I’ve had brilliant experiences in Dublin Cookery School, Ballymaloe, Dingle Cookery School and The Tannery. 

There are also fantastic cookery courses run in the evenings in schools all over the country. Whether it is an evening, a weekend or a month spending any time upskilling on cooking will pay you back tenfold.

 Derval O'Rourke. Pic Joleen Cronin
Derval O'Rourke. Pic Joleen Cronin

Wellness Tip: Food is a great way to bring people together. Try encouraging your family to spend time together in the kitchen.

Fitness Tip: Try changing up your fitness routine every month or 6 week. This could be just changing an exercise to keep things fresh or changing more. This can help you avoid getting bored with it.

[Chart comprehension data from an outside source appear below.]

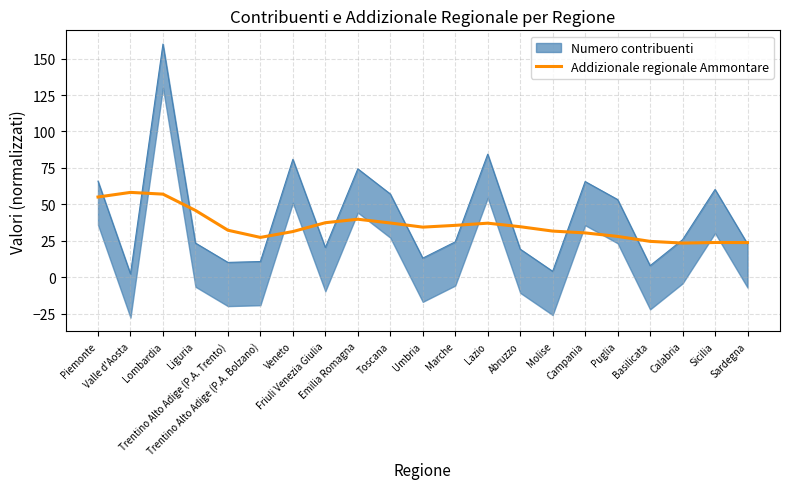

What is the sum of the values at Molise and Lazio?

68.7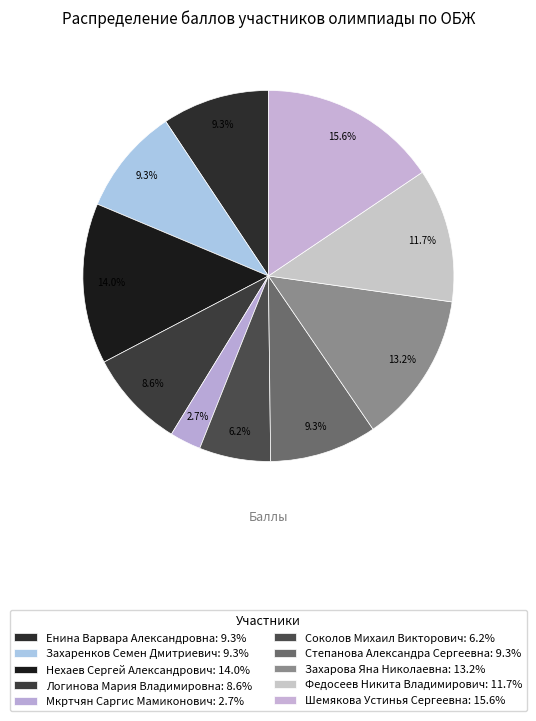

Rank the categories by value from lowest to highest.

Мкртчян Саргис Мамиконович, Соколов Михаил Викторович, Логинова Мария Владимировна, Енина Варвара Александровна, Захаренков Семен Дмитриевич, Степанова Александра Сергеевна, Федосеев Никита Владимирович, Захарова Яна Николаевна, Нехаев Сергей Александрович, Шемякова Устинья Сергеевна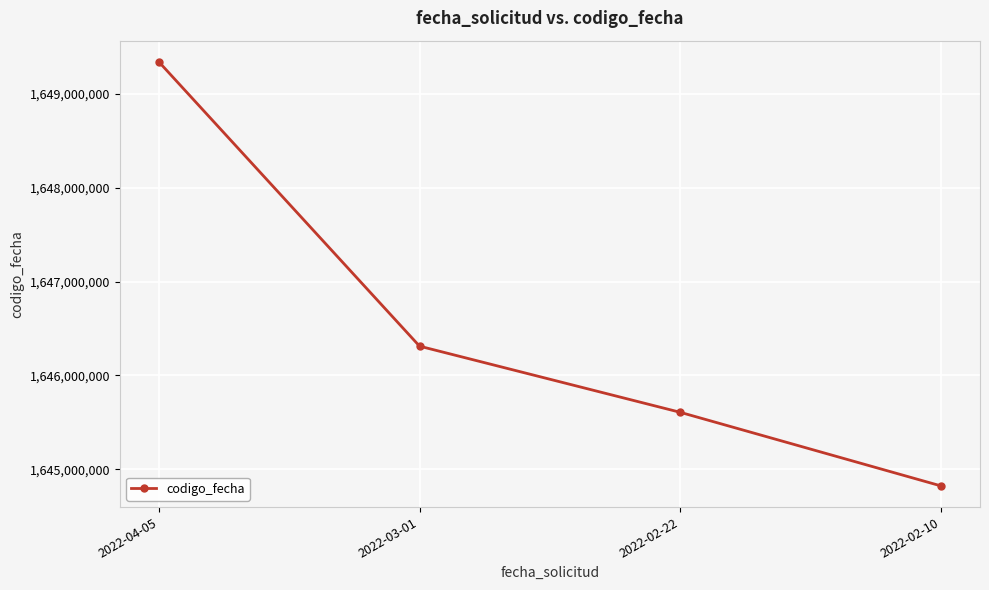

What is the label of the 4th point from the right?

2022-04-05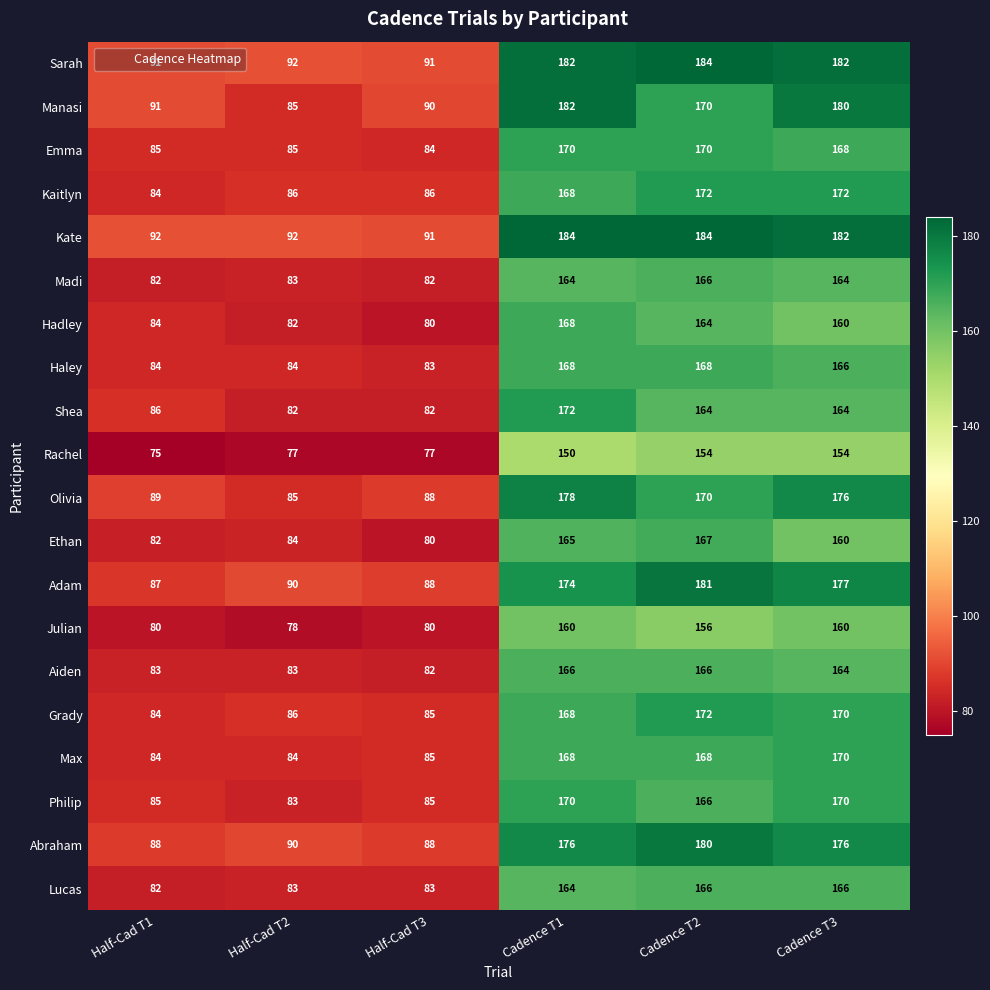

What is the total value across all series at Cadence T3?

3381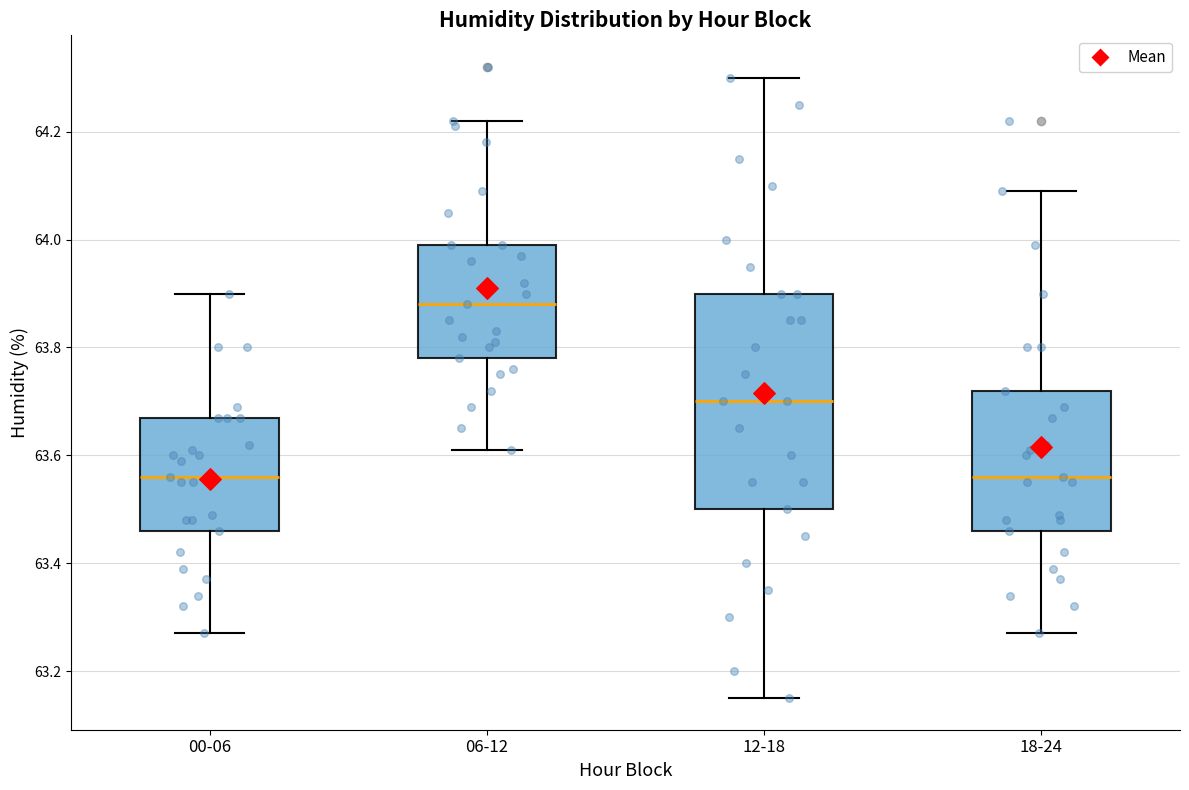

Reading left to right, read every box against the y-axis: the position of its median line, the range the box covers, and the ends of its whiskers. The values are not printed on the chart, so give them approximately, as read against the axis.

00-06: median 63.56, box 63.46 to 63.68, whiskers 63.28 to 63.90
06-12: median 63.88, box 63.78 to 64.00, whiskers 63.62 to 64.22
12-18: median 63.70, box 63.50 to 63.90, whiskers 63.16 to 64.30
18-24: median 63.56, box 63.46 to 63.72, whiskers 63.28 to 64.10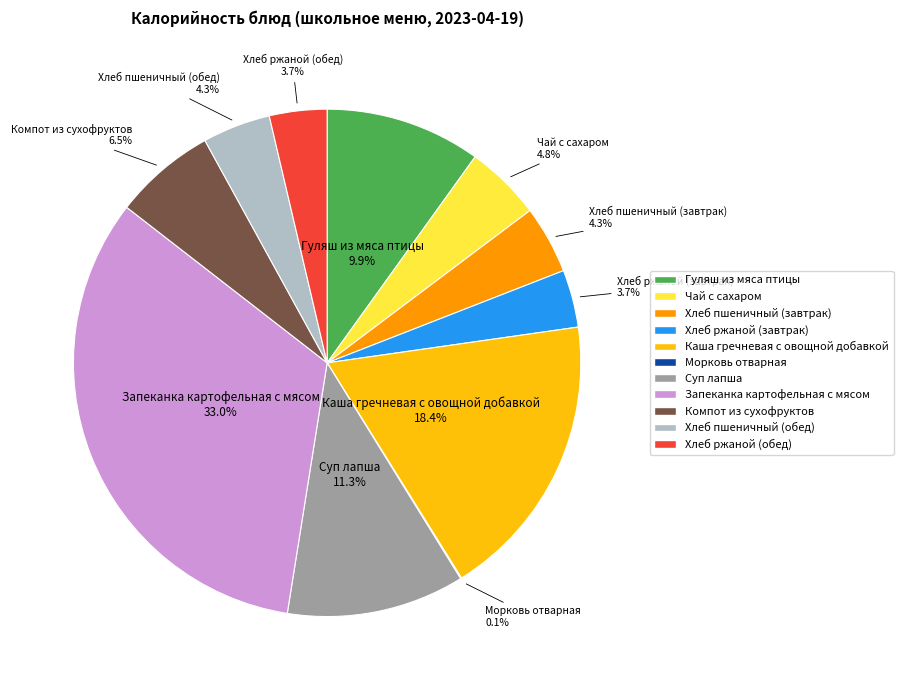

The Хлеб пшеничный (завтрак) slice represents 4% of the pie. True or false?

True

Ginger & Lemongrass Beef Skewers with a Pickled Vegetable Salad

recipe by:Derval O'Rourke

An easy main course with a tangy side-dish!

Ginger & Lemongrass Beef Skewers with a Pickled Vegetable Salad

Preparation Time

40 mins

Cooking Time

1 hours 20 mins

Total Time

2 hours 0 mins

Course

Main

Ingredients

  • For The Skewers:

  • 1 inch piece of ginger, peeled and diced

  • 3 lemongrass stalks (outer layer removed), finely chopped

  • 1 red chilli, seeds removed and finely chopped

  • 1 lime, zested and juiced

  • 1 shallot, diced

  • ½ inch piece of fresh turmeric, sliced

  • 1 tsp oyster sauce

  • Dash of dark soy sauce

  • Pinch of brown sugar

  • 800g sirloin steak, cut into large dice

  • Dash of Oil

  • For the Pickled Vegetables:

  • 150ml water

  • 100 ml rice wine vinegar

  • 50g sugar

  • 1 shallot, sliced

  • 2 spring onions, sliced

  • 1 carrot, peeled and cut into thin strips

  • ¼ head of Chinese cabbage, shredded

  • Handful of green beans, or mangetout, sliced

Method

  1. For the skewers (if using wooden skewers, soak them in water for 30 minutes or so)

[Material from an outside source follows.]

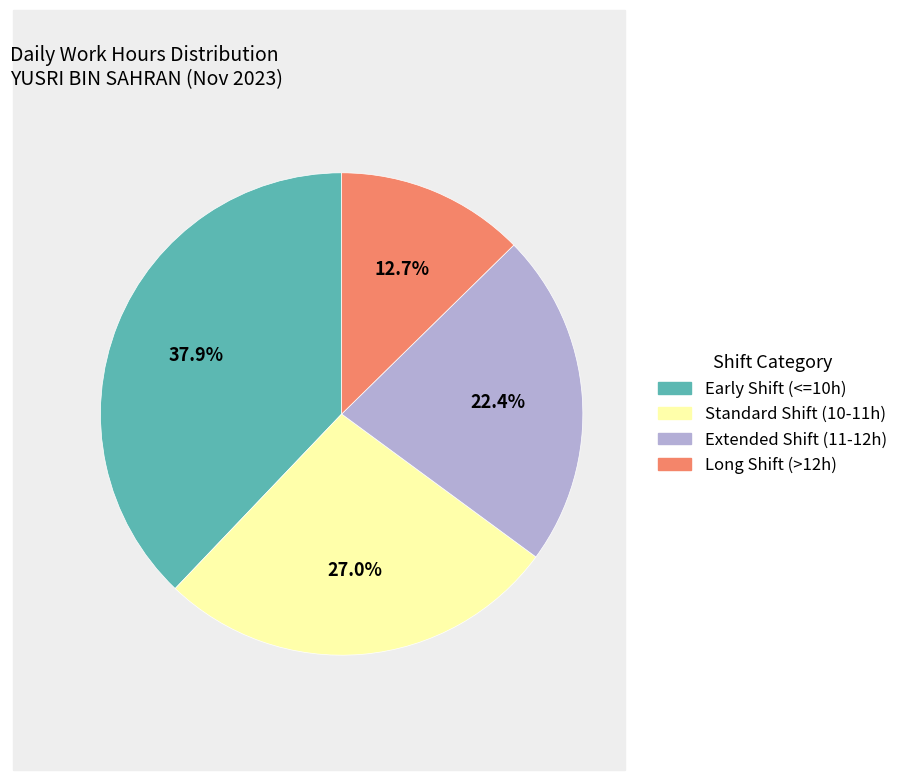

Is there any slice that represents more than half of the pie?

No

  2. Add the ginger, lemongrass, chilli, lime juice and zest, shallot and turmeric to a pestle and mortar or a blender. Blend this to a fine paste.

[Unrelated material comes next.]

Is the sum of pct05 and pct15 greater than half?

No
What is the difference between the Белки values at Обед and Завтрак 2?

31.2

  3. Put the paste in a bowl, mix in the oyster sauce, soy sauce and sugar.

  4. Add the beef and mix well until the beef is coated. Allow this to marinate for at least 1 hour but if you have time, leave it overnight. Once ready to assemble, place the beef and the marinade generously on the skewers

  5. To pickle the vegetables (this can be done the day before if needed): Add the water, vinegar and sugar to a pot, bring all this to a boil. Place all the vegetables in a jar or a bowl, pour the liquid over the vegetables.

  6. To cook the beef: Heat a griddle pan or a large pan. Once hot add a little oil and then add the skewers, brown on each side for about a minute or so, cook for about 6-7 minutes. Divide the pickled vegetables between 4 plates, place some of the skewers to the side and serve.